Carlos Eugenio Díaz León is a Chilean actor and director.

== Biography ==
He completed basic and secondary education at Saint George's College and has a degree in arts with a major in theatre performance from the University of Chile.

He has participated in several soap operas and series on Canal 13: Champaña (1994), El amor está de moda (1995), Amor a domicilio (1995), Adrenalina (1996), Más que amigos (2002), Tentación (2004), Primera dama (2010), Río Oscuro (2019). He has also been part of the casts of Mega soap operas: Rossabella (1997), A todo dar (1998), Algo está cambiando (1999), Montecristo (2006), Amanda (2016), Verdades ocultas (2017–2022) and Juego de ilusiones (2023).

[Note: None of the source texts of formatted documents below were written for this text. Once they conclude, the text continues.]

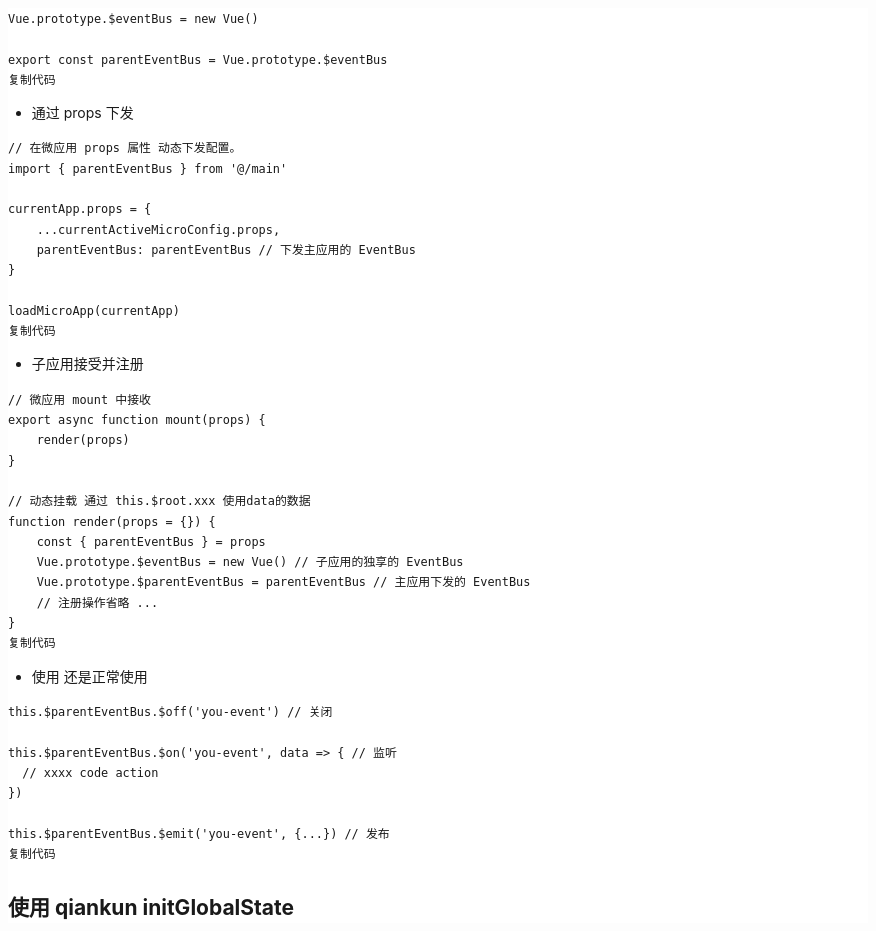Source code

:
 ```
Vue.prototype.$eventBus = new Vue()

export const parentEventBus = Vue.prototype.$eventBus
复制代码
```

*   通过 props 下发

```
// 在微应用 props 属性 动态下发配置。
import { parentEventBus } from '@/main'

currentApp.props = {
    ...currentActiveMicroConfig.props,
    parentEventBus: parentEventBus // 下发主应用的 EventBus
}

loadMicroApp(currentApp)
复制代码
```

*   子应用接受并注册

```
// 微应用 mount 中接收
export async function mount(props) {
    render(props)
}

// 动态挂载 通过 this.$root.xxx 使用data的数据
function render(props = {}) {
    const { parentEventBus } = props
    Vue.prototype.$eventBus = new Vue() // 子应用的独享的 EventBus
    Vue.prototype.$parentEventBus = parentEventBus // 主应用下发的 EventBus
    // 注册操作省略 ...
}
复制代码
```

*   使用 还是正常使用

```
this.$parentEventBus.$off('you-event') // 关闭

this.$parentEventBus.$on('you-event', data => { // 监听
  // xxxx code action
})

this.$parentEventBus.$emit('you-event', {...}) // 发布
复制代码
```

使用 qiankun initGlobalState
--------------------------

He is also known as a dubbed actor in Spanish for series such as That '70s Show (Eric) and LazyTown (Stingy).

Since 2000, he has been a professor at Duoc UC, where he was director of the acting program at the San Carlos de Apoquindo campus. In addition, he was a professor at the Faculty of Communications at the Universidad del Desarrollo. He has been a guest professor at TISCH School of Arts, directing the play Fuenteovejuna (2010). He has also conducted workshops at Binghamton University in New York State and at New York University Abu Dhabi (NYUAD).

In 1996 during the production of Adrenalina he met fellow actress Camila Videla with whom he married soon after. They have two children; Gaspar and Sara.